== Exercise text ==
Ouch this is so much complicatea to explain :D
Now I'm about to go algebric and defing the 'intersection of
constraint'... something like:
- Netclass A has to be at least 1mm wide and at least 0.2 clearance
- Layer 1 needs at least 0.5 clearance
==>
- Netclass A on layer 1 has to be at least 1mm wide and at least 0.5
clearance
(it's simple interval arithmetic)
- Netclass B has to be exactly 0.5mm wide and clearance of exactly 0.3mm
==>
- Netclass B can't live on layer 1 (due to conflicting rules)
(Empty intersection)
It's done that way in safety relevant systems... you get all the
conditions and they *all* need to be true. It works the same in fuzzy
logic too :P
The UI would be something like a QBE grid or a mail filter setup.
In fact it could everything done with intervals: 'lesser than y' becomes
'between -inf and y', 'equal to x' becomes 'between x - epsilon and
x + epsilon' for example. PLEASE NOTE that, for example, checking for
'maximum clearance' would be *very* difficult, so it's only an example!
Rule resolution would be done that way: given a set of rules (DRC
database or whatever) extract all the rules which apply to the current
check (a single track check of course would extract the track size
rules, while a track-to-track would ignore them, for example). This
involves browsing the database and 'filtering' on the conditions (i.e.
I'm checking a track of class B, the rules must apply to all classes or
at least to class B). Compute the intersection of all the constraint
from these rules. Check if everything fits.
Given an 'adequate' (i.e. to be thought about:D) predicate set I think
that all the conceivable (useful) constraints could be built. After that
we hit the turing limit i.e. need some user written python function (as
already proposed).
===
Task item A = In the design-rule post, how much clearance does layer 1 need?
Task item B = Write out the design-rule post from "(Empty intersection)" up to and including "the conditions (i.e.".
Task item C = List each distinct measurement in the design-rule post that is written with the unit mm.
Answer using only the design-rule post, not the material.
== Exercise data ==
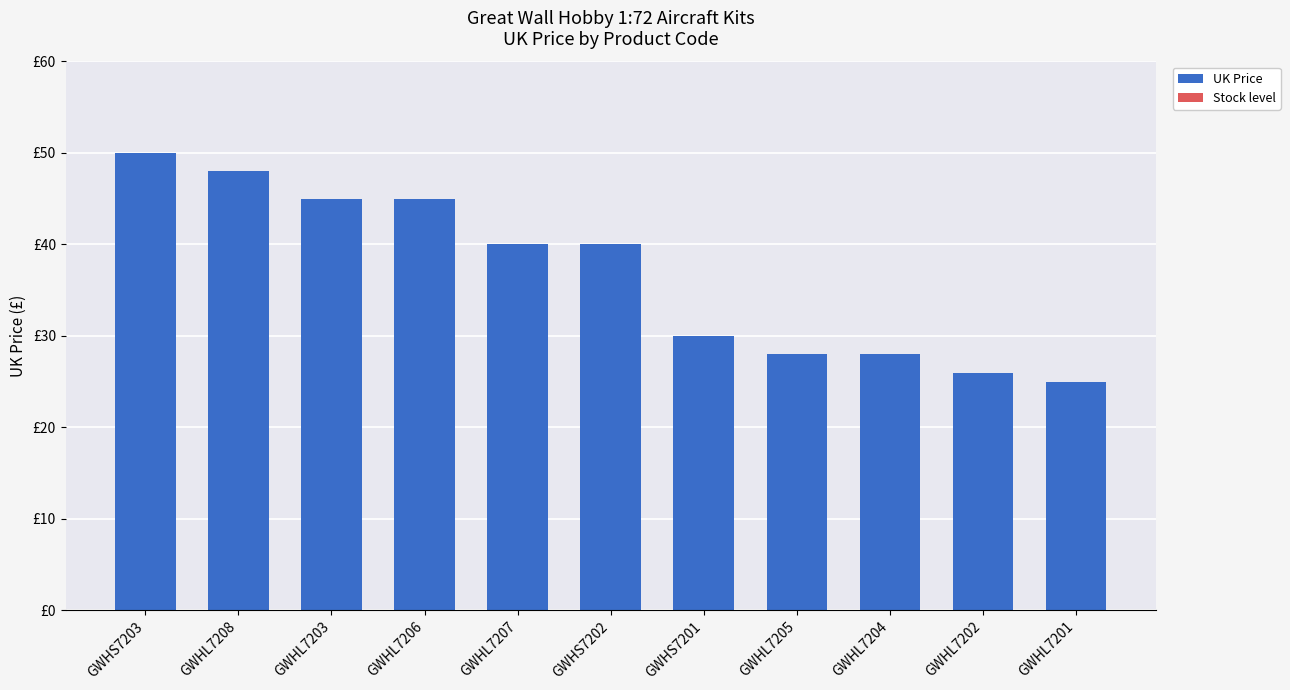

Which has a higher value, GWHS7201 or GWHS7203?

GWHS7203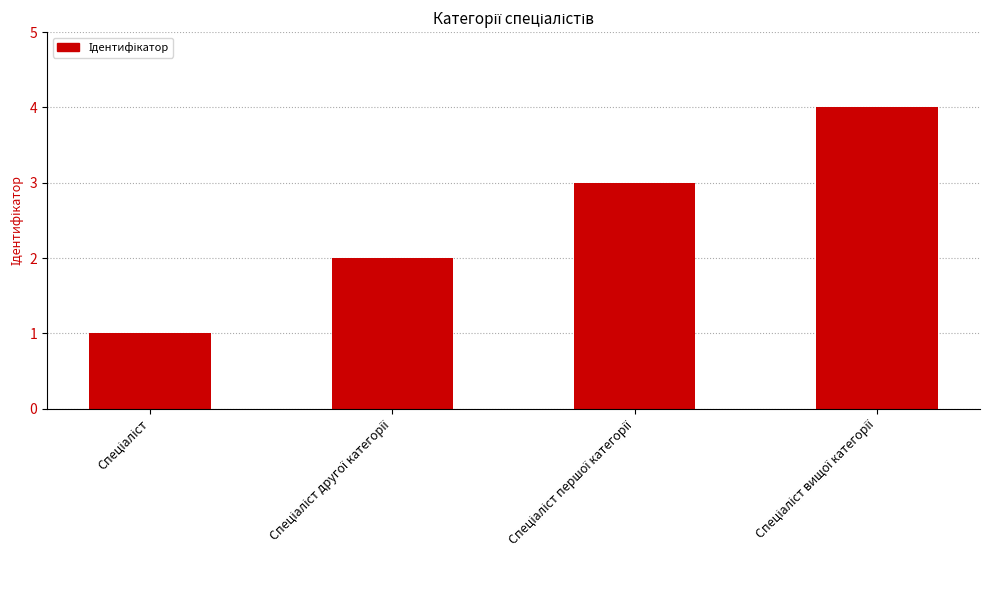

What is the difference between the maximum and minimum values?

3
===
Reply A = At least 0.5 clearance.

Reply B =
(Empty intersection)
It's done that way in safety relevant systems... you get all the
conditions and they *all* need to be true. It works the same in fuzzy
logic too :P
The UI would be something like a QBE grid or a mail filter setup.
In fact it could everything done with intervals: 'lesser than y' becomes
'between -inf and y', 'equal to x' becomes 'between x - epsilon and
x + epsilon' for example. PLEASE NOTE that, for example, checking for
'maximum clearance' would be *very* difficult, so it's only an example!
Rule resolution would be done that way: given a set of rules (DRC
database or whatever) extract all the rules which apply to the current
check (a single track check of course would extract the track size
rules, while a track-to-track would ignore them, for example). This
involves browsing the database and 'filtering' on the conditions (i.e.

Reply C = 1mm, 0.5mm, 0.3mm